How vintage fashion is going from thrift stores to the red carpet as rare, one-of-a-kind luxury items with history become must-haves
- With stars like Zooey Deschanel and Christina Hendricks showing off their latest vintage fashion finds on Instagram, you know the trend is getting big
- Vintage marketplaces like LA-based A Current Affair are taking advantage of the interest fuelled by celebrities and a global push for sustainability

This holiday season, the hottest place to shop in Los Angeles won’t be on shoppers’ paradise Rodeo Drive, but in a warehouse in the city’s grubby garment district. That’s where A Current Affair, one of the world’s hottest vintage marketplaces, will be on December 7.

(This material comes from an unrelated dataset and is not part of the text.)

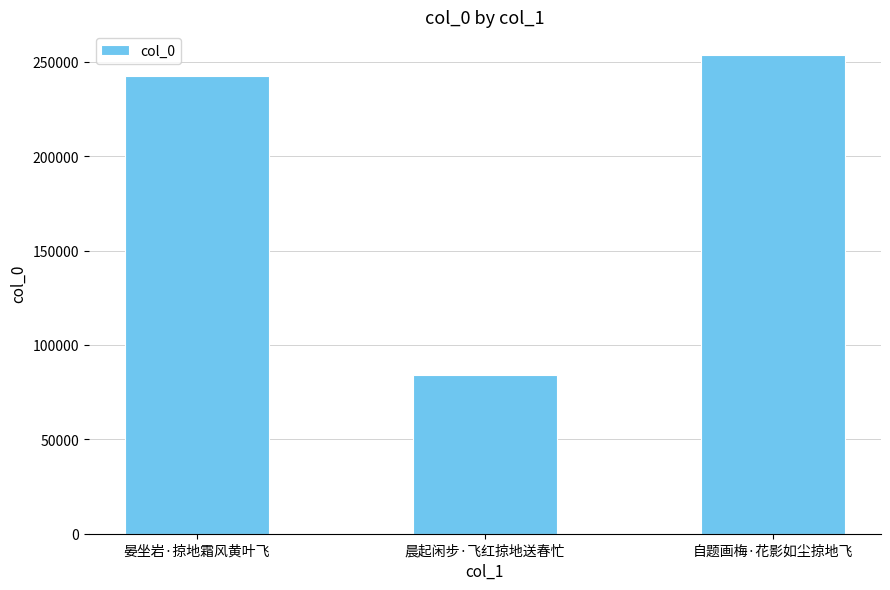

Reading right to left, transcribe all the data shown in this chart.

253558	84119	242537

High-end vintage fashion is having an unprecedented moment, and A Current Affair’s founder Richard Wainwright – resolutely shy in his thick-rimmed glasses, patterned button-down shirt and jeans – is right in the middle of it.

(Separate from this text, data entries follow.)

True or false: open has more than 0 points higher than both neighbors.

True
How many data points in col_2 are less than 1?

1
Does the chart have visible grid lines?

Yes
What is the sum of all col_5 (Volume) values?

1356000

Wainwright has the perfect pedigree for vintage – he has degrees in fashion marketing and merchandising from the Fashion Institute of Technology in New York, and in history of art from the University of California, Berkeley.

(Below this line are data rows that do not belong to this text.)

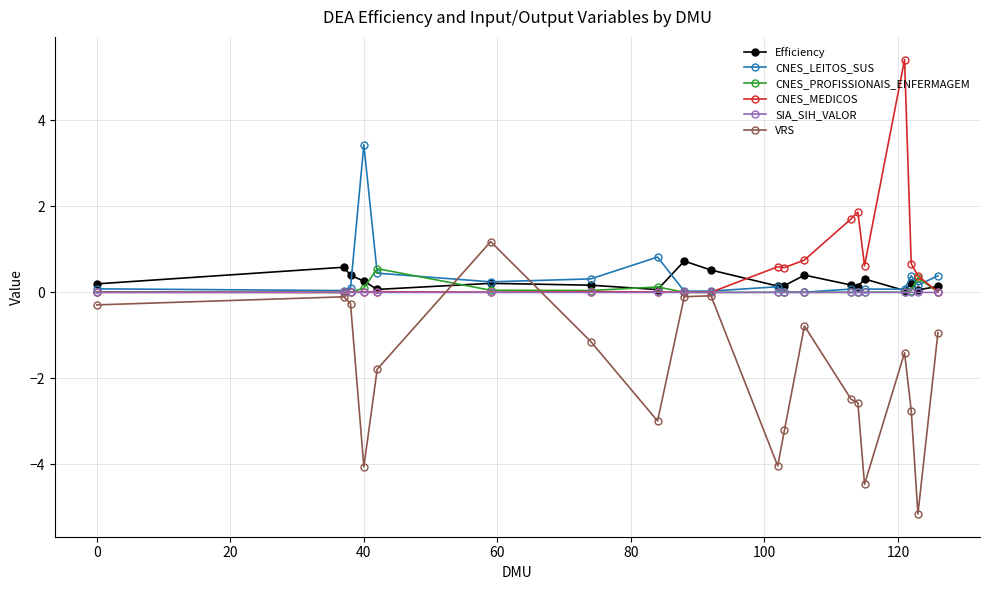

What is the highest value of the CNES_PROFISSIONAIS_ENFERMAGEM series?

0.6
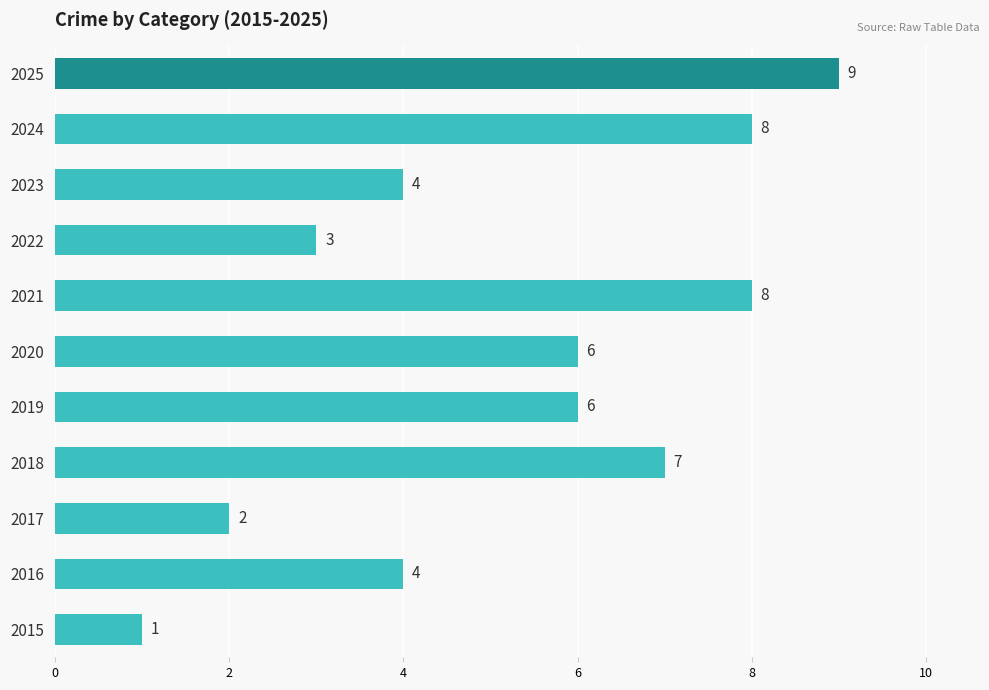

Reading bottom to top, what are all the values shown in this chart?

1	4	2	7	6	6	8	3	4	8	9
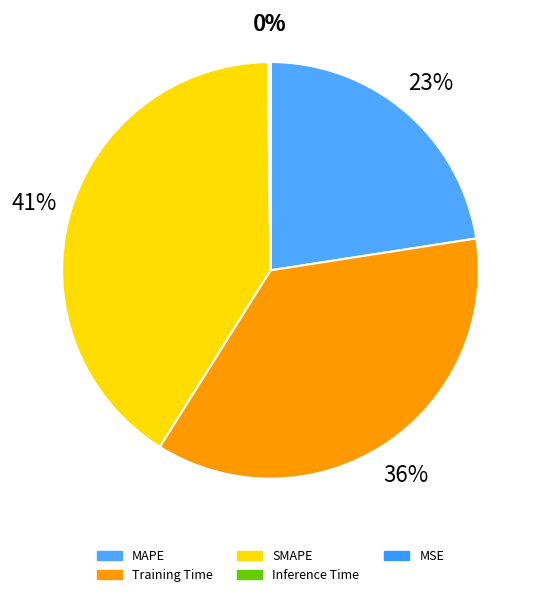

Is it true that MSE is 0% of the pie?

True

When Wainwright started A Current Affair nine years ago, the event had only 17 exhibitors.
“Today, we are now a community of over 200 sellers popping up in Los Angeles, Brooklyn and the San Francisco Bay Area seven times a year, in addition to trunk shows … and we did an event at [department store] Isetan in Tokyo this autumn. There is nowhere else to shop that compares to A Current Affair,” Wainwright says proudly, describing the marketplace’s clothes as “the best vintage on the planet”.